Willy ist seit seiner Geburt ein Wasserfahrer. Das ist an sich nichts Schlimmes, obwohl vielleicht etwas verwässert. Aber aus eben diesem  Grunde schippern wir mit einem Langschiff auf dem Rhein und mit Wein sowie Chips in Richtung Schleuse Kaiseraugst. Welche Wohltat, die Umgebung vom Wasser her zu betrachten und sich vom Fahrtwind einlullen zu lassen. 

Rheinfelden - die übergangene Stadt

Ein Stadtführer führt uns - völlig unerwartet - durch die Stadt Rheinfelden. Und erzählt über die gloriosen, kriegerischen, erfolgreichen und vor allem alten Zeiten der prächtigen Stadt am Rhein. Das Wichtigste: Die Rheinfelder sehen sich nicht als Aargauer, was wir Muttenzer und Basler als ein glattes 1:0 betrachten. Und siehe da, Rheinfelden hat enorm viel zu bieten. Nur schade, dass dies fast niemand weiss. Die Erfindung des Wasserkraftwerks, die Entdeckung des Solebades und natürlich der wiedergefundener Hopfen und das Malz in einem Schlösschen im Feld sind die Highlights der kleinen Stadt mit der grossen Vergangenheit. Rheinfelden war in der Region bedeutungsvoll. Denn die Bewohner  waren auch Brückenbauer, denn sie haben die erste Brücke am Rhein überhaupt gebaut. Dies würde Gottlieb Duttweiler heute noch ärgern. Wenn er es denn wüsste oder mitbekäme.
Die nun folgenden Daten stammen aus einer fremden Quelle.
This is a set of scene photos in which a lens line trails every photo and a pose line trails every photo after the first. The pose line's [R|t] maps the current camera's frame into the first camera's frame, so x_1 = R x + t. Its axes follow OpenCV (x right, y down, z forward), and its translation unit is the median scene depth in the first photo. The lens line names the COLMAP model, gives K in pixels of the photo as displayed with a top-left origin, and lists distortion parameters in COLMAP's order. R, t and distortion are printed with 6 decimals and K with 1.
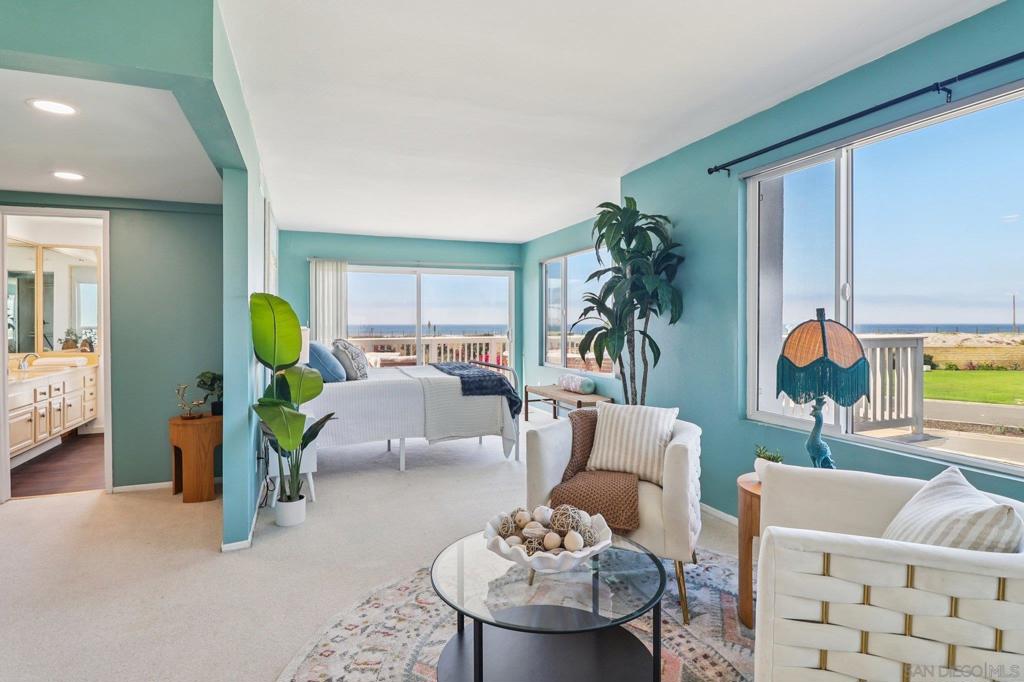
lens RADIAL K [[541.3, 0, 512.1], [0, 541.3, 330.4], [0, 0, 1]] dist [-0.004377, -0.000789]
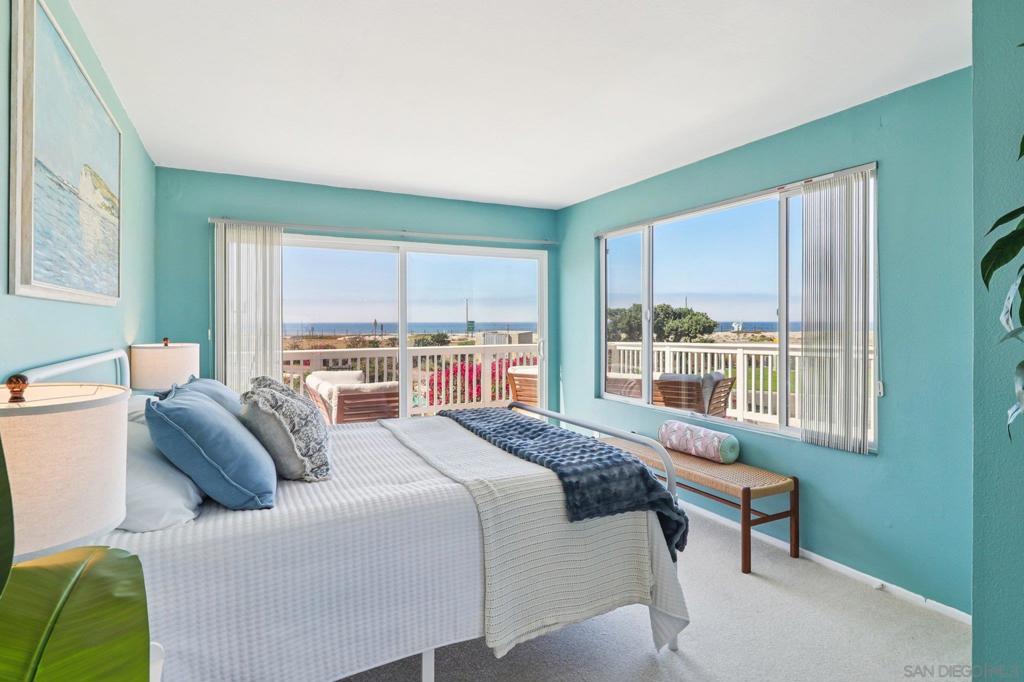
lens RADIAL K [[541.3, 0, 510.4], [0, 541.3, 324.6], [0, 0, 1]] dist [-0.004377, -0.000789]
pose [[0.994975, -0.001386, 0.100117, -0.138328], [0.001980, 0.999981, -0.005833, -0.021761], [-0.100107, 0.006002, 0.994959, 0.462485]]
Aber trotz allem vergangenen Glanz und Gloria ist Rheinfelden in der Altstadt ein kleines Bijou. Ergo sehens- und erlebenswert. 

Basel heizt ein

In Basel führt die Wärme eine Fernbeziehung. Diese wird in Röhren gepresst und dann kilometerweit in die entsprechenden Körper zum Einheizen geschickt. Der Weg der Röhre führt 20 Meter aber auch unter dem Rhein hindurch. Durch einen grossen Tunnel bei der Dreirosenbrücke nämlich. Selbstverständlich wollen wir, die Investigativen der Klasse R4C, dies mit eigenen Augen sehen und mit vollem Körpereinsatz spüren. Denn wir glauben nichts, wir wollen wissen. Naja, auch damals vor 47 Jahren? ... aber das ist ein ganz anderes Thema. Also steigen wir erst mal ab. Eine Wendeltreppe führt hinunter und bei einigen von uns zu schwindligen Gefühlen, obwohl wir doch alle ehrliche Zeitgenossen sind. Und siehe da: Wir entdecken ungeheuerliche Zustände am Grunde des Rheins. Da sind viel mehr Röhren, als wir erwartet hätten. Diese grosse schwarze Dicke zum Beispiel führt trinkbares Wasser mit sich. Vom Gross- ins Kleinbasel. Ach, da ist ja noch eine kleine Gelbe mit dem unscheinbaren Hinweis: «Erdgas». Na sieh mal an, was die Recherche mit Klasse und der Formel R (Recherche)  + 4 (Vier alle) = C (Chaos) ergeben hat. Der Auftrag ist abgeschlossen und die Investigativen schlängeln sich die schmalen Stufen ans Glaibasler Tageslicht empor. Uff, geschafft. 

Good Times. Old Times. Right Times. 

Die Fotos der Vergangenheit gehören ihr zwar an, sorgen aber auch heute noch für viel Gelächter und noch mehr Gerüchte. Da sind Aufnahmen zu sehen, die bei einigen Gesichtern doch ein paar Ahnungen geweckt zu haben scheinen. Aber vor allem hatte das OK Klassentreffen viel Ahnung, wie sich ein solch langer Tag mit etwas angegrauten, aber unternehmungslustigen Sechzigern organisieren lässt. 

Ein durch und durch entspannter, aber spannender Tag mit Klasse.